Tracking user sessions

dws on 2002-09-20T20:45:16

To gain some insight into how people use one of my sites, I've hacked together a script that sorts web log entries into groups of "sessions", where a session is a time-bounded set of accesses from a given IP/host. This scheme works O.K., except for a handful of visitors who come in via AOL (and hence AOL's proxies). I can disambiguate a single user by lopping the proxy name off of the hostname, but that doesn't fly when sessions overlap. I've tried using the User-Agent to keep users sorted out, but that's not 100% reliable.

Much of the contact is static, so I can't rely on tracking via session cookie. (The site is hosted at an ISP, so I can't install mod_usertrack.)

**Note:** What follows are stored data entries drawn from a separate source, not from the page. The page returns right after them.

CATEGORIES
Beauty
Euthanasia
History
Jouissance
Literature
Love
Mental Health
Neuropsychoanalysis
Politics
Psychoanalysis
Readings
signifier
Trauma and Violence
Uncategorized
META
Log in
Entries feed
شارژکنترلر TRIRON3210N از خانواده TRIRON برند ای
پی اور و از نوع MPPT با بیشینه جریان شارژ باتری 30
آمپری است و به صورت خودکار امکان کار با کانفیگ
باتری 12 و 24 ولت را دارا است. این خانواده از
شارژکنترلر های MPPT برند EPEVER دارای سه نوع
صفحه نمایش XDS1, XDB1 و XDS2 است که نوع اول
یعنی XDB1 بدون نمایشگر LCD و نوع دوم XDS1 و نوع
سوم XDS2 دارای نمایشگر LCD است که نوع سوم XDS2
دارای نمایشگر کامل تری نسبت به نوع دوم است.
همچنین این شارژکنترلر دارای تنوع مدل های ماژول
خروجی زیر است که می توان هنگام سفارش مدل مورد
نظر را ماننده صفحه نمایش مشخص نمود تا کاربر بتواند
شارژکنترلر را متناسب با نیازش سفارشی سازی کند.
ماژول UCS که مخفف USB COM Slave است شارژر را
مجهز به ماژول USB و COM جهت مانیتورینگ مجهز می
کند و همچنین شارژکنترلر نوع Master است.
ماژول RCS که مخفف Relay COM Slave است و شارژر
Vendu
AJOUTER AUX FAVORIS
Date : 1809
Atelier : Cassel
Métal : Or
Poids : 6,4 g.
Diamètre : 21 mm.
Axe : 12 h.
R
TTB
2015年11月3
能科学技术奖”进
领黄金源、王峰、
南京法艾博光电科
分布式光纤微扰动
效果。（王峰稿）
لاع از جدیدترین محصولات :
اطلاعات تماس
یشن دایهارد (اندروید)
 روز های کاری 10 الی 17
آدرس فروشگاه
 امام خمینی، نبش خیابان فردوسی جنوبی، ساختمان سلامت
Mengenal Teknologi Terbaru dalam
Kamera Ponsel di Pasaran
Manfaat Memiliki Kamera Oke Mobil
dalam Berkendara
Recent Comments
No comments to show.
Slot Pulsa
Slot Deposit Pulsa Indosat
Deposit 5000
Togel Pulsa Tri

How have other people dealt with this kind of after-the-fact tracking? Any pointers will be appreciated.


check links

gav on 2002-09-20T21:24:11

One option may be to spider the site to determine what pages link to one another. If a client requests two pages in close succession that aren't linked together then it's pretty unlikely that they are the same person.

Proxies

bart on 2002-09-21T15:48:38

This scheme works O.K., except for a handful of visitors who come in via AOL (and hence AOL's proxies).
I have to surf via a proxy too. But this proxy does provide an extra HTTP header: x-forwarded-for, the value being my own private IP address as assigned to my cabe modem. It results in an equivalent environment variable, "HTTP_X_FORWARDED_FOR", that can be read in CGI scripts.

I don't have any idea if AOL proxies do the same as the proxy I use, but it is worth investigating.